Eran apenas las diez de la mañana cuando perdí la vista: los de alrededor dejaron de tener rostro, se convirtieron en figuras en movimiento sin ojos, sin boca, sin nariz… Era incapaz de asociar las palabras —que emergían de sus bocas invisibles— con un significado. No era capaz de pensar, ni siquiera en la posibilidad de morir.
Pasado un rato, todo volvió a la relativa normalidad de una intensa cefalea.
Morir trabajando: ¿puede haber algo peor? Lo dudo. Pienso en todas esas personas a las que la fecha de caducidad sorprendió en el trabajo y siento por ellas una lástima atroz, profunda, desgarradora: sin duda, la más indigna de las muertes.
La mutua me comunica que acelerará el proceso cuanto pueda: una resonancia magnética, una cita con el neurólogo, varias pruebas que no entiendo.
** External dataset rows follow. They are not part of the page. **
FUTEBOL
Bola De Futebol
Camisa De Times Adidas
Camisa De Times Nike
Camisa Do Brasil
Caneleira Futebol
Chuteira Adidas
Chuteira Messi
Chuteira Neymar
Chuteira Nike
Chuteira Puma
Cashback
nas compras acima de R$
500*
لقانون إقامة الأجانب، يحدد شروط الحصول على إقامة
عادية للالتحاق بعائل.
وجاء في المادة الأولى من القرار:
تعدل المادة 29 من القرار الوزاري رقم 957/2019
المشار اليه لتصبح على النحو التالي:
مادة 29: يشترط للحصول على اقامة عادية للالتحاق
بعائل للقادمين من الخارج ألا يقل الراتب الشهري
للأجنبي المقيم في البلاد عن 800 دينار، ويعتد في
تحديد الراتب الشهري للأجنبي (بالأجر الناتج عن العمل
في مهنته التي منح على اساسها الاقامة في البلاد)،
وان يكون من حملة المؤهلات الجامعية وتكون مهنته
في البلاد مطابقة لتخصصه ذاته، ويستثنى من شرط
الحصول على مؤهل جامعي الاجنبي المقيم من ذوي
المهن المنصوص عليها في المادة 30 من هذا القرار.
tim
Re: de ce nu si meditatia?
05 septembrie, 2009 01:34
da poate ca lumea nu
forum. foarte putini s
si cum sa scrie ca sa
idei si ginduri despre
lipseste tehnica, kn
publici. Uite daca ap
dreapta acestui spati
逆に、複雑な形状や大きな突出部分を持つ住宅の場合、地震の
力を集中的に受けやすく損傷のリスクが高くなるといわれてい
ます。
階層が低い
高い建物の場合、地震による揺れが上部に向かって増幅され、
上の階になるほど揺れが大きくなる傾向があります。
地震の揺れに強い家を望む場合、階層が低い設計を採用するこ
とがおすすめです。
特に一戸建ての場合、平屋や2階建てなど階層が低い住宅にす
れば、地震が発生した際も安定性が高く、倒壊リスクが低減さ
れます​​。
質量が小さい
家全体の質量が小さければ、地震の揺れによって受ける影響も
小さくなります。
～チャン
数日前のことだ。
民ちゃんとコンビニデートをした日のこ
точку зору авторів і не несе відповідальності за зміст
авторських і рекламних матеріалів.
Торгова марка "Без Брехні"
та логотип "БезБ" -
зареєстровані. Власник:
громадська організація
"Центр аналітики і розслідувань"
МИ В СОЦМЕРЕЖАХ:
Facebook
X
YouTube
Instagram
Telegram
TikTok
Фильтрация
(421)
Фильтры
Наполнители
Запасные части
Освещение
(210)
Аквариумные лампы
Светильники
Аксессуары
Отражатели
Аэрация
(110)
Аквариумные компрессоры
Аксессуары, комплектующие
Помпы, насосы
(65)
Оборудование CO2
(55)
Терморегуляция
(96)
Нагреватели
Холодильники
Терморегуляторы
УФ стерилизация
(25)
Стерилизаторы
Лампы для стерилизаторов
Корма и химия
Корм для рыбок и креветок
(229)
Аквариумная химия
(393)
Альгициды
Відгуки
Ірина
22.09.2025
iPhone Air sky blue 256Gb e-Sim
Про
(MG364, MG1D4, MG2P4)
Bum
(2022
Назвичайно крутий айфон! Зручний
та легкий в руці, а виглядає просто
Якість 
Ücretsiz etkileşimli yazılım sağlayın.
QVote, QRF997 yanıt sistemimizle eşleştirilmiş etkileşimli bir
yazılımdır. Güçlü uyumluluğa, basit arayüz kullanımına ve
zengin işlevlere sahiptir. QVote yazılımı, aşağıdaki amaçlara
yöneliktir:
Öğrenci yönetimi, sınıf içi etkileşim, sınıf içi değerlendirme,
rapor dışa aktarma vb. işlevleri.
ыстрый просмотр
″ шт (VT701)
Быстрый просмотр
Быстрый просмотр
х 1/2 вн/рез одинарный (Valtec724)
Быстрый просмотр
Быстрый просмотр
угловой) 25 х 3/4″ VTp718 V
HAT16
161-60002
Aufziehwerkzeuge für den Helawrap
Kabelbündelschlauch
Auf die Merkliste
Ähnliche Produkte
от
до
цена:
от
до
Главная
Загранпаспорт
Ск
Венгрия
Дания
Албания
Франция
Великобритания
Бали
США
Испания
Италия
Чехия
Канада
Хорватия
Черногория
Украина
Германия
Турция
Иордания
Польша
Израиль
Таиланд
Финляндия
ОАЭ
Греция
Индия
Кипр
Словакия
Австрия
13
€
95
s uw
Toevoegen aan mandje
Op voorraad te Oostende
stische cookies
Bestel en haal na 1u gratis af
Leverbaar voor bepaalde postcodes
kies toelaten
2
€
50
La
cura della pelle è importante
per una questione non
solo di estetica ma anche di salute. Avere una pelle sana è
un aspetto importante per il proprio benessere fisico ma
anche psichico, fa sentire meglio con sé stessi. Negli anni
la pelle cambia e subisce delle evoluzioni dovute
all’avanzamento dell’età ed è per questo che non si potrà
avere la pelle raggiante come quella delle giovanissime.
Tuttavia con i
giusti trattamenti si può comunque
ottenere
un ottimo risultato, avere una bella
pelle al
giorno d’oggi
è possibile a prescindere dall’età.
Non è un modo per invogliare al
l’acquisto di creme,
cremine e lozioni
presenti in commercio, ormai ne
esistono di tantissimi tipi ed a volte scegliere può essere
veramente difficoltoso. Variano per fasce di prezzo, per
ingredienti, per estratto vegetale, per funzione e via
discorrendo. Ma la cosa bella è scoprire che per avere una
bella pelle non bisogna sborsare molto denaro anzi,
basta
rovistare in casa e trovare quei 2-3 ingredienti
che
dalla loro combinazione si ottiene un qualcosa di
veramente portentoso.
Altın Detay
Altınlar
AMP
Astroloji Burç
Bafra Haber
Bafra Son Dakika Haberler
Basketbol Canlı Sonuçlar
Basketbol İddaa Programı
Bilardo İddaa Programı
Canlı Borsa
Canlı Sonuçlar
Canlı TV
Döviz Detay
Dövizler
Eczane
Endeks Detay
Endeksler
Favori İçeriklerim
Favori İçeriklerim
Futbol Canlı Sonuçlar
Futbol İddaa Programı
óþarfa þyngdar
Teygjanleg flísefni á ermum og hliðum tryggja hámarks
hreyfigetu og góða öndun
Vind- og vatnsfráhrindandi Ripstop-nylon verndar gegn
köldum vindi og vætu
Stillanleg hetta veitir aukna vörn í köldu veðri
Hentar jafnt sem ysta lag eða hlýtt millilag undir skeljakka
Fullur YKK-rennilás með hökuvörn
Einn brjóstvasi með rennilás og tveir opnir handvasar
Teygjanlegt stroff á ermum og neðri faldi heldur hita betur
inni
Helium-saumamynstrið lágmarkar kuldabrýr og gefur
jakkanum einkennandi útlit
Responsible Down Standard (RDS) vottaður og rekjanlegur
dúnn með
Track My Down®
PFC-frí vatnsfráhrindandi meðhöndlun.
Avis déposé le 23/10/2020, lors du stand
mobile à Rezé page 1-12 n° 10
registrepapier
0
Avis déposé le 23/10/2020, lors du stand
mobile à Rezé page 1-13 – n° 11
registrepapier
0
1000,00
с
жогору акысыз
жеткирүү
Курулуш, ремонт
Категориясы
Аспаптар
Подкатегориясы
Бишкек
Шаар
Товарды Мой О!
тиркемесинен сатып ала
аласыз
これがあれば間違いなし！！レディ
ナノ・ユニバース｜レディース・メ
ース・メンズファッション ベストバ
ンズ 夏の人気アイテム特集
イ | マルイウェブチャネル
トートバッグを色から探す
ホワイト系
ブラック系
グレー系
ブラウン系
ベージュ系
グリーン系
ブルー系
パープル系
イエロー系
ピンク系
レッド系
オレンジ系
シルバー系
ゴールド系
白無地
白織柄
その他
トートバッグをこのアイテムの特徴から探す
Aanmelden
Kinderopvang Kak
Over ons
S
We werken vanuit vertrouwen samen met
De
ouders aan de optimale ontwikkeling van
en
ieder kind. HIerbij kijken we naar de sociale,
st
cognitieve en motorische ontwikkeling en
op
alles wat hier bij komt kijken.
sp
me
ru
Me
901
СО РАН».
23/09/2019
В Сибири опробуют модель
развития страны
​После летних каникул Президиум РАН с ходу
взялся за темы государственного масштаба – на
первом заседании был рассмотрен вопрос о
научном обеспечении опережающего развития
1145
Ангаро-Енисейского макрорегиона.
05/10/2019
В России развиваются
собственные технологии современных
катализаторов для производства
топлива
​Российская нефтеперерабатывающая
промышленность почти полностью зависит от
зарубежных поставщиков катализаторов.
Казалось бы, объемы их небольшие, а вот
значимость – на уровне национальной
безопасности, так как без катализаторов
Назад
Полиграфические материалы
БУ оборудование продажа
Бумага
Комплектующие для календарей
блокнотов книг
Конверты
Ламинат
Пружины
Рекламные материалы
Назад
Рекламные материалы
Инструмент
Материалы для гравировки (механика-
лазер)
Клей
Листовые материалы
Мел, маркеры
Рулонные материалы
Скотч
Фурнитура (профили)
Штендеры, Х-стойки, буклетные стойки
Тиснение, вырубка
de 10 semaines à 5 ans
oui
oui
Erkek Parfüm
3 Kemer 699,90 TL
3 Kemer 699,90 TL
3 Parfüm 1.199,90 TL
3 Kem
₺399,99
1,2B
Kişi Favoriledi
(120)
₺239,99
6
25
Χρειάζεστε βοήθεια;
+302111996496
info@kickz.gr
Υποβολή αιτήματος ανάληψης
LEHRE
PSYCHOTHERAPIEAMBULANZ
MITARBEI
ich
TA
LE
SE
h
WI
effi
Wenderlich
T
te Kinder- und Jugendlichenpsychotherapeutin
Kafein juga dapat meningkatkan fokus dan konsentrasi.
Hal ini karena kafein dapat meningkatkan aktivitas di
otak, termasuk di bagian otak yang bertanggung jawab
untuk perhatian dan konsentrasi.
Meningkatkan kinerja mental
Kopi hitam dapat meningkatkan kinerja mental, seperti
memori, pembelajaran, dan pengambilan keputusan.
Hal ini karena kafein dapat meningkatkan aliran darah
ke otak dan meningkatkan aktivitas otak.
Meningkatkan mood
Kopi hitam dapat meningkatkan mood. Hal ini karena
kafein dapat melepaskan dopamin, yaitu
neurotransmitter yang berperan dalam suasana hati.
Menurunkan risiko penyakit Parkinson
Me sentiría agradecido, pero sé que su interés nada tiene que ver con mi bienestar: buscan descartar un cáncer, un ataque isquémico masivo, cualquier cosa que implique una baja prolongada o, en el peor de los casos, la pérdida de un activo empresarial con más de una década de experiencia en el sector.
Para la empresa es una putada. En caso de que sea cáncer —un agresivo tumor alojado en el cerebro—, podría quedar medio vegetal, lo que supondría una profunda incompatibilidad ética con el despido. Ese sería, sin duda, el peor de los escenarios —para ellos.
Me digo que morirse no debe ser tan malo: «Come mierda, millones de moscas no pueden estar equivocadas».
Pero solo morir en el trabajo puede ser peor que hacerlo —enfermo— en una cama de hospital.
Me digo que la muerte es, quizá, lo más íntimo que una persona alcanza a experimentar en toda su vida. En ese punto, uno está solo; solo llegaste, y solo te irás. El resto, parafernalia, la mayor parte absurda.
Por supuesto que hubo cosas buenas: amaneceres bucólicos, ofrendas de intimidad, alegrías cárnicas, eufóricas fiestas, algún que otro éxito que, como todo, es pasajero.
Me lo tomo con humor, y elaboro una lista mental de diez motivos por los que merece la pena morir:
- No volver a trabajar.
- Dejar de pagar facturas.
- No más discusiones sobre política.
- No más dolor, ni físico ni espiritual —el peor de ellos.
- Se acabó el miedo a la muerte.
- Toda aspiración reducida a un asunto pendiente que a nadie importa.
- Secuestrar la mente de quienes me conocen —el cuarto de hora de fama prometido.
- La crisis de la vivienda se la comerán otros.
- Los veranos son cada vez más tórridos.
- Por fin conoceré a Dios, exista o no.
No merece la pena elaborar una lista con los diez motivos por los que sería una putada estirar la pata. Eso sería terrible. El chiste dejaría de tener gracia.